• [Passage for review]:
%%
# Part 5: Datasets

Tiny Shakespeare dataset was really small. With 0.5 million tokens in a batch size, we will be processing the entire dataset in two epochs. So we need bigger dataset, especially when training on multiple GPUs.

GPT-2 dataset was never released. It was trained from data from outbound links from Reddit. 

For training our GPT, we're going to use FineWeb, which is a preprocessed and a filtered subset of common crawl. Specifically, the 10B token subset of FineWeb.

The goal of this part is to load the dataset from huggingface and prepare it such that our data loader can handle it. Assuming that the dataset has already been downloaded in a directory call `edu_fineweb10B`.

In [None]:
import tiktoken
import numpy as np
import torch
import os

In [None]:
def load_tokens(filename):
    npt = np.load(filename)
    ptt = torch.tensor(npt, dtype=torch.long)
    return ptt

In [None]:
class DataLoaderLite:
    def __init__(self, B, T, process_rank, num_processes, split):
        self.B = B
        self.T = T
        self.process_rank = process_rank
        self.num_processes = num_processes
        assert split in {'train', 'val'}

        data_root = 'edu_fineweb10B'
        shards = os.listdir(data_root)
        shards = [s for s in shards if split in s]
        shards = sorted(shards)
        shards = [os.path.join(data_root, s) for s in shards]
        self.shards = shards

        self.current_shard = 0
        self.tokens = load_tokens(self.shards[self.current_shard])
        self.current_position = self.B * self.T * self.process_rank

    def next_batch(self):
        B, T = self.B, self.T
        buf = self.tokens[self.current_position : self.current_position + B*T+1]
        x = (buf[:-1]).view(B, T)
%%
• [Raw data]:
%%
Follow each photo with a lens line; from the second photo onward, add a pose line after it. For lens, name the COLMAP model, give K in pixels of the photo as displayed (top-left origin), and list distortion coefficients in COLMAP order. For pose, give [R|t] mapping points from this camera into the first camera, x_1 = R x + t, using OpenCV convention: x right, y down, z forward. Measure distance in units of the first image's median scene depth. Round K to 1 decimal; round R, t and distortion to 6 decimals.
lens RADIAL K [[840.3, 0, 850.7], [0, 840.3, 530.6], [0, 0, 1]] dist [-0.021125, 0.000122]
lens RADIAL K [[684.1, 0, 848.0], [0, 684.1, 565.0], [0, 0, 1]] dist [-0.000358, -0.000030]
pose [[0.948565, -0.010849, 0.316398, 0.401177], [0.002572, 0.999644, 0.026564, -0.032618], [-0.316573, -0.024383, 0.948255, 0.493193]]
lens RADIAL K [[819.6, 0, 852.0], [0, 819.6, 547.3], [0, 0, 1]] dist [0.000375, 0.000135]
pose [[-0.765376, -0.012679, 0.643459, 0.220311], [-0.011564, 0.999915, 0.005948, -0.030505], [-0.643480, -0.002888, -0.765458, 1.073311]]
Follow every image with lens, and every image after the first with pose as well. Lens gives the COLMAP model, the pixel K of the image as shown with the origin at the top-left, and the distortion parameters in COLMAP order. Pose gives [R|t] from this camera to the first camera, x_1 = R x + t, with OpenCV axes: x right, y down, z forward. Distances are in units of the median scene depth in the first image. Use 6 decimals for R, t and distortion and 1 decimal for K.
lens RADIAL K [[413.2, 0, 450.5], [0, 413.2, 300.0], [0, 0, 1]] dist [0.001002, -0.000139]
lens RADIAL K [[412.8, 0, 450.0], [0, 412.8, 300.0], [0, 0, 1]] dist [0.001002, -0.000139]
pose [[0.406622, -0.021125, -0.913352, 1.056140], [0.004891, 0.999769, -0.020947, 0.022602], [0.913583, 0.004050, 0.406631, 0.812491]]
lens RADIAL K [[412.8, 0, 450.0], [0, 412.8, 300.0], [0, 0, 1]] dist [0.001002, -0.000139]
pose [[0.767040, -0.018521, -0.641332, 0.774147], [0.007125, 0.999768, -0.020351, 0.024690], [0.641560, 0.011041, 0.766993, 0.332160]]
%%
• [The problem]:
Write out the part of the datasets page that starts with "self.current_position = self.B" and continues through "x = (buf[:-1]).view(B, T)".

• [Result]:
self.current_position = self.B * self.T * self.process_rank

    def next_batch(self):
        B, T = self.B, self.T
        buf = self.tokens[self.current_position : self.current_position + B*T+1]
        x = (buf[:-1]).view(B, T)